In Batavia, the west side trail follows a former C.&N.W.Ry. right of way past the Depot Museum. An 1854 station from the C.B.&Q.R.R. on the east side was moved across the river to its present location in 1973, as was a caboose. Both are used as exhibits, and the museum has been expanded since.

=== C.B.&Q. roundhouse ===

In Aurora, a short distance up the connecting Illinois Prairie Path is a large railroad roundhouse. One of two built in the 1850s, it was abandoned in 1974. By 1985 one roundhouse was demolished, the remaining one was refurbished and commercially developed.
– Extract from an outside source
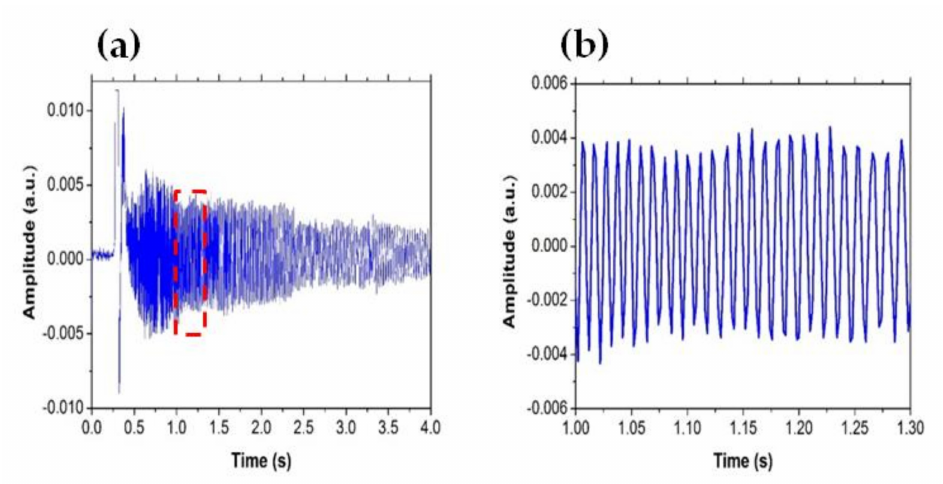
Figure 3. ( a ) Interference fringes visualized with the oscilloscope and ( b ) detail of the marked part of the interferogram.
=== Valley Model Railroad Club ===
In South Elgin at Kenyon Rd. The Valley Model Railroad Club moved into the old Chicago Aurora and Elgin Railway Clintonville Station in 1953 and has been there since. Clintonville Substation was built in 1902 and put into service as a power distribution center to convert AC power to 600-volt DC needed to operate the trains which received this electric current via a third rail. The Valley Model Railroad Club is a non-profit member-only association. The HO scale trains are run with a state-of-the-art signal and DCC control system developed by one of the members who is an electrical engineer. The club hosts many public events year-round. The washroom and soda vending machine are available for public use when the club is open.